Now, I noticed the site is very Pinteresty. I guess this is the start of a
Pinterest design meme. I expect will see more Pinterest-looking sites in the
future.

Do you think Pinterest will do anything to stop Pinterest-looking sites? Is
there anything they can do? Or does having people copy the essence of their
design in the end help their brand?

------
cfinger
Great concept. Watching other people code is a great way to learn AND teach.
Really would like to see this for Obj C / other languages. Python would be an
easy one to do.

------
kibwen
This looks really neat, as long as each lesson remains fairly small and self-
contained (could be a bit unwieldy otherwise). It also appears to be using the
page visibility API, so bonus points.

I'd like to know what's up with the typing speed, though. Surely nobody really
types that slowly!

------
hello_asdf
This is pretty awesome, any thoughts on how to implement support for other
languages than html5?

------
manish_gill
This is seriously cool. Watching live programs in execution appeals more to me
than just watching a video for some reason.

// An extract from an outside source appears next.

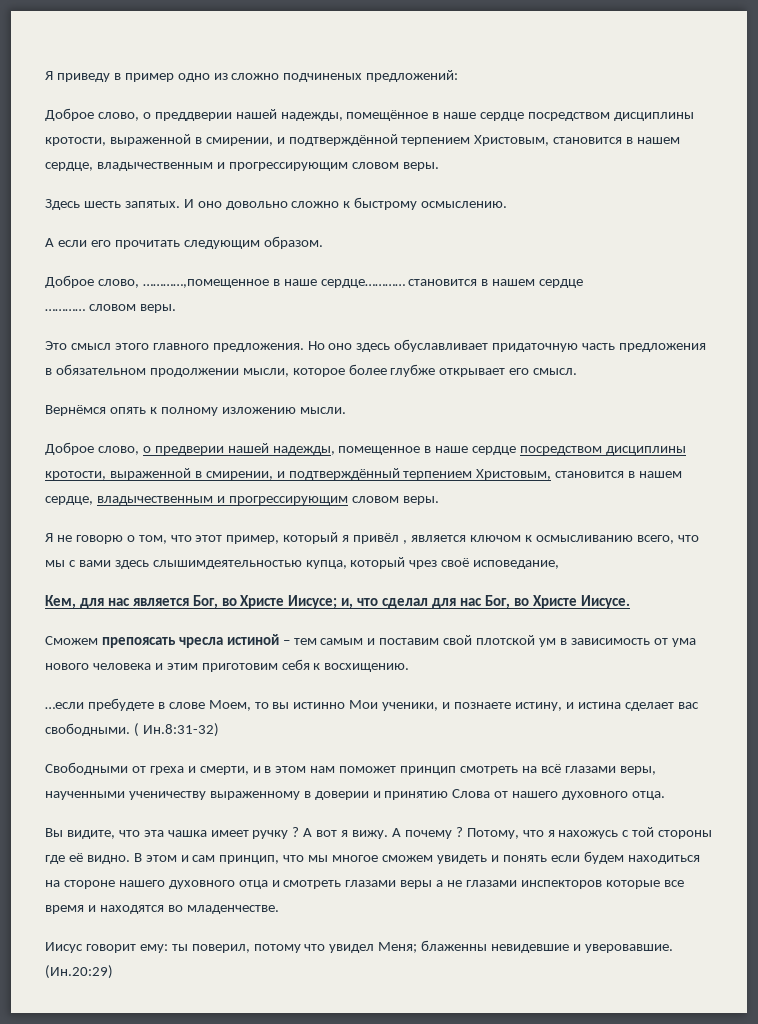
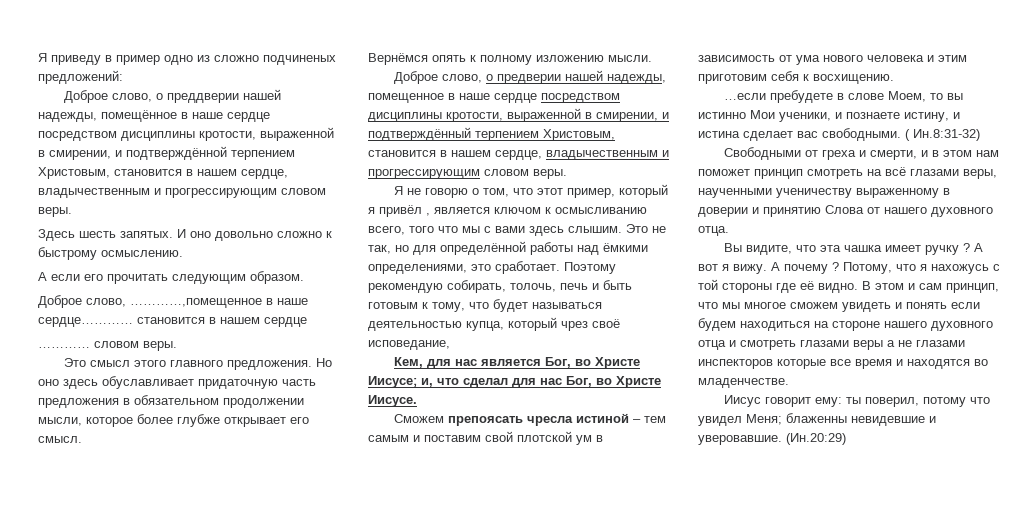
(674, 539) none -> [409,226,434,233] того
[152,560,302,569] слышимдеятельностью -> [568,224,666,233] [368,241,648,255] [368,261,616,274] [368,280,632,293] [368,299,602,312] [368,321,462,331] слышим. Это не так, но для определённой работы над ёмкими определениями, это сработает. Поэтому рекомендую собирать, толочь, печь и быть готовым к тому, что будет называться деятельностью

I hope there's other language support in the future. Good luck!

------
pygy_
ruby_on_tails, who's apparently the author of the site, has been dead-banned,
probably for suspected spam, even though I think that the mods/algorithms have
had a heavy hand: he submited two links to his site in two months, and the
second one was flagged, even though it was on topic.

It would be nice if he could be unbanned.

<http://news.ycombinator.com/user?id=ruby_on_tails>

------
instakill
Nice. Suggestion: Make the default walkthrough speed only 4x. 10x is too fast.

------
dcaranda
ditto \- love it \- wish there were more languages (I vote Python & ObjC)

------
finalword
script(1) ttyrec(1) scriptreplay(1)